Instructions to follow
Given the records below, the lines starting at the line with "http://ibr.ccsenet.org International Business" and ending at the line with "Moreover, we analysed" should be output exactly, both end lines kept and pictures left out.
----- Supplied material
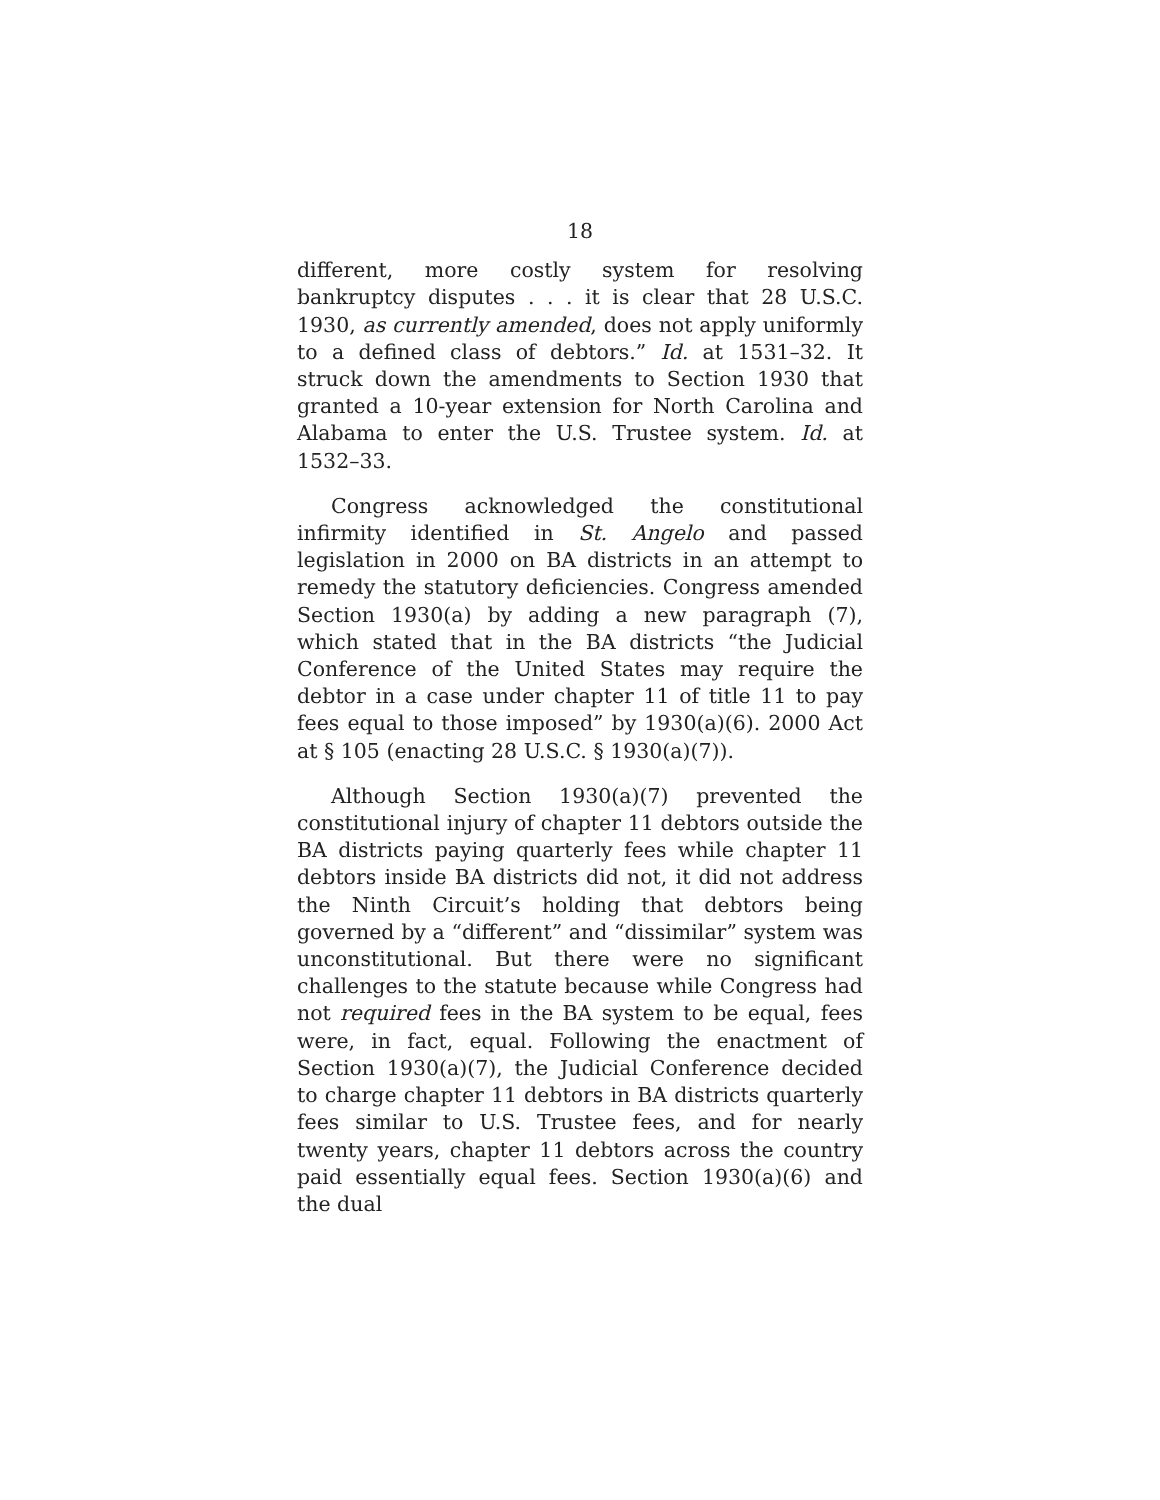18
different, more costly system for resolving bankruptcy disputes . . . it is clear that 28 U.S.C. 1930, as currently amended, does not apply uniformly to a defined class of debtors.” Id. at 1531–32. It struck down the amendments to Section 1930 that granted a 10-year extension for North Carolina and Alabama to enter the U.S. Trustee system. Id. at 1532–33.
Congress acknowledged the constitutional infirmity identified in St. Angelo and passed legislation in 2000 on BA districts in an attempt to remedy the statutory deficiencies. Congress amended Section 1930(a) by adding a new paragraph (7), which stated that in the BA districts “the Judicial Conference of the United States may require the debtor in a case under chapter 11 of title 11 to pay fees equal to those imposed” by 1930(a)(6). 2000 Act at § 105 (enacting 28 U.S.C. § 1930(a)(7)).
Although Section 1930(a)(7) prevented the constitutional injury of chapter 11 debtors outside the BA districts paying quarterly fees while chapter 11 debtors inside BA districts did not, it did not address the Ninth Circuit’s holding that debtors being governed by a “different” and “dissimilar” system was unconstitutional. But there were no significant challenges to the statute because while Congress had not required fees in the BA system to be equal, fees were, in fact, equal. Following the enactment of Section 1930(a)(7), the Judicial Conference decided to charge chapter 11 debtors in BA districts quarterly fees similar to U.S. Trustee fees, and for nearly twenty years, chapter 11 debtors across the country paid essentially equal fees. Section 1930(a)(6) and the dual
----------
----- Supplied material
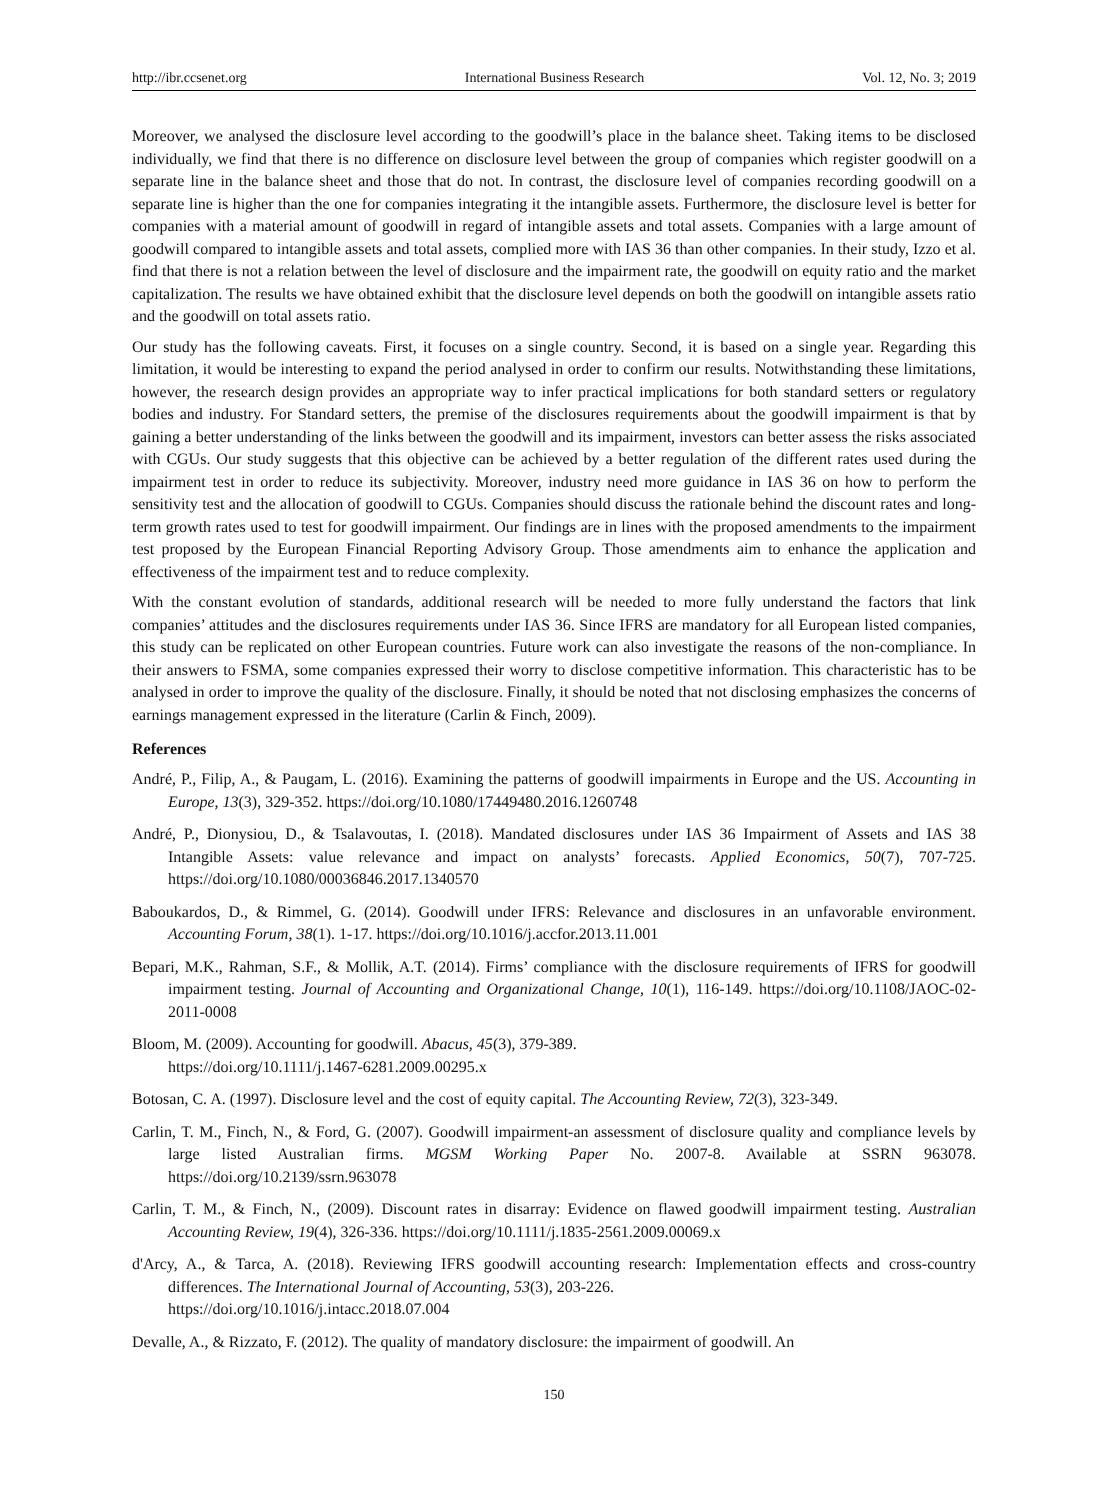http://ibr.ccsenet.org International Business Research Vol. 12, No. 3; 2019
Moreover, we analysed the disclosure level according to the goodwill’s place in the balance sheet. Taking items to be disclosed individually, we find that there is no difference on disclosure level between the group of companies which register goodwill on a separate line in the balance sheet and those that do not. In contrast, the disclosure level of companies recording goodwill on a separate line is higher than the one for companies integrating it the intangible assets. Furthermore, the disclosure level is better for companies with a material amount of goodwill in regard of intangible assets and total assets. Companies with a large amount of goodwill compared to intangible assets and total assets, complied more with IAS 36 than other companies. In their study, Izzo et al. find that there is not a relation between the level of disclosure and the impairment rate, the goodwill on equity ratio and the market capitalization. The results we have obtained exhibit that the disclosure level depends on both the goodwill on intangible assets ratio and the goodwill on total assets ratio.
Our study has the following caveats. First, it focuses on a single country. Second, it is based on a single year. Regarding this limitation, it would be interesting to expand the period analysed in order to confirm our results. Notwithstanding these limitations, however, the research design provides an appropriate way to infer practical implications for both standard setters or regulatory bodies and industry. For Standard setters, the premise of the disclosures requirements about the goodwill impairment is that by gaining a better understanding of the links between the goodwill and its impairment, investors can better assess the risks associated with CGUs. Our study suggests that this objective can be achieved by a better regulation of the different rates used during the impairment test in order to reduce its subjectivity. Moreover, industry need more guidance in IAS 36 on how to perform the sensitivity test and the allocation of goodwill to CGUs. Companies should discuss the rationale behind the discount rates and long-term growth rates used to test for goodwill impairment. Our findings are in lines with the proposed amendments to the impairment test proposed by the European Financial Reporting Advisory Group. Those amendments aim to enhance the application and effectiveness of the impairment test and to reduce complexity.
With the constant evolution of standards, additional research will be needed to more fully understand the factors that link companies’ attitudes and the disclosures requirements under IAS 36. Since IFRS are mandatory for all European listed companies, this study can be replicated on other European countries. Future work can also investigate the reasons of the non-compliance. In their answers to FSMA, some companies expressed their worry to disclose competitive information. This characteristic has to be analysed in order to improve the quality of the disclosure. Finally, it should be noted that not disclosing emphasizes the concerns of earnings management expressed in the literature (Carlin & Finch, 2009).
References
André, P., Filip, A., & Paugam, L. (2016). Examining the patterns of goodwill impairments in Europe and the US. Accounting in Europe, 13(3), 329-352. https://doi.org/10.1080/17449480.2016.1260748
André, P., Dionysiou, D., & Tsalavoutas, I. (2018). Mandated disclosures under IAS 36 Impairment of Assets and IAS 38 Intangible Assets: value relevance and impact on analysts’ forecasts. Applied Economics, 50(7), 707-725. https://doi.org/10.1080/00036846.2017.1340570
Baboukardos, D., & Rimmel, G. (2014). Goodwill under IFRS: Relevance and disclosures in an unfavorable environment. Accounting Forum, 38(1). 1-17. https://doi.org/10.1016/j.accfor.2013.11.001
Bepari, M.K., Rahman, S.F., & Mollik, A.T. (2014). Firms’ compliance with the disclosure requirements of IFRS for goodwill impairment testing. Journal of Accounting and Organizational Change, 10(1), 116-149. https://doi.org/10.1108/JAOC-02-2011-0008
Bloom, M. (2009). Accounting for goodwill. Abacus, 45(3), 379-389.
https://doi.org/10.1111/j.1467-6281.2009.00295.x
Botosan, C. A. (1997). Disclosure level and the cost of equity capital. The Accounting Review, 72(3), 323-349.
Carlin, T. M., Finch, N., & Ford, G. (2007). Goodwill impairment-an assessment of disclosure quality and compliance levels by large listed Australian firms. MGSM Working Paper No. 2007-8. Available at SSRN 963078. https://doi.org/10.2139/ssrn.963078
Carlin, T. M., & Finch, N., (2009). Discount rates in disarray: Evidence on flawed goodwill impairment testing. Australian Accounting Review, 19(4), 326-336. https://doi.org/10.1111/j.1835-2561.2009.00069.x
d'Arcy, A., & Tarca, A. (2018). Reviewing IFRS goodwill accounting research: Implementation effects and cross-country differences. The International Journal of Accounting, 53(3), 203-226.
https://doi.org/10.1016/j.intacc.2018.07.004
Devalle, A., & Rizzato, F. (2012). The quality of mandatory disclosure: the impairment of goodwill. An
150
----------
----- Supplied material
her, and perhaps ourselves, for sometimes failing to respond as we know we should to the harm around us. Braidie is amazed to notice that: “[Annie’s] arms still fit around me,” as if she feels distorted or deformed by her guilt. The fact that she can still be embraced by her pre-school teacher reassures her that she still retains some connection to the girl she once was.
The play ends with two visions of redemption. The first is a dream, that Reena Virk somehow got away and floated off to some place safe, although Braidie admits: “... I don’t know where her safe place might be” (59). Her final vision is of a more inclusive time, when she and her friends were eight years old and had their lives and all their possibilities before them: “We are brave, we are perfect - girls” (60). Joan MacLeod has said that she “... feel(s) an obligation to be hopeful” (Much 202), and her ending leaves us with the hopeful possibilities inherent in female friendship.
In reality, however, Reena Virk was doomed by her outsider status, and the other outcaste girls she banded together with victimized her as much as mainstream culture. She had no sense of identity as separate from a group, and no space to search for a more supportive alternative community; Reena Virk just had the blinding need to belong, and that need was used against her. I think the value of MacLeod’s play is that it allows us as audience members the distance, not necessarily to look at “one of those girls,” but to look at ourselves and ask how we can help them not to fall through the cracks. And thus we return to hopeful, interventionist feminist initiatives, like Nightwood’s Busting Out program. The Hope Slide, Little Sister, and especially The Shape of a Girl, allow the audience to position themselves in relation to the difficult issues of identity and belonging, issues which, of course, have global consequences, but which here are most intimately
----------
Your solution
http://ibr.ccsenet.org International Business Research Vol. 12, No. 3; 2019
Moreover, we analysed the disclosure level according to the goodwill’s place in the balance sheet. Taking items to be disclosed individually, we find that there is no difference on disclosure level between the group of companies which register goodwill on a separate line in the balance sheet and those that do not. In contrast, the disclosure level of companies recording goodwill on a separate line is higher than the one for companies integrating it the intangible assets. Furthermore, the disclosure level is better for companies with a material amount of goodwill in regard of intangible assets and total assets. Companies with a large amount of goodwill compared to intangible assets and total assets, complied more with IAS 36 than other companies. In their study, Izzo et al. find that there is not a relation between the level of disclosure and the impairment rate, the goodwill on equity ratio and the market capitalization. The results we have obtained exhibit that the disclosure level depends on both the goodwill on intangible assets ratio and the goodwill on total assets ratio.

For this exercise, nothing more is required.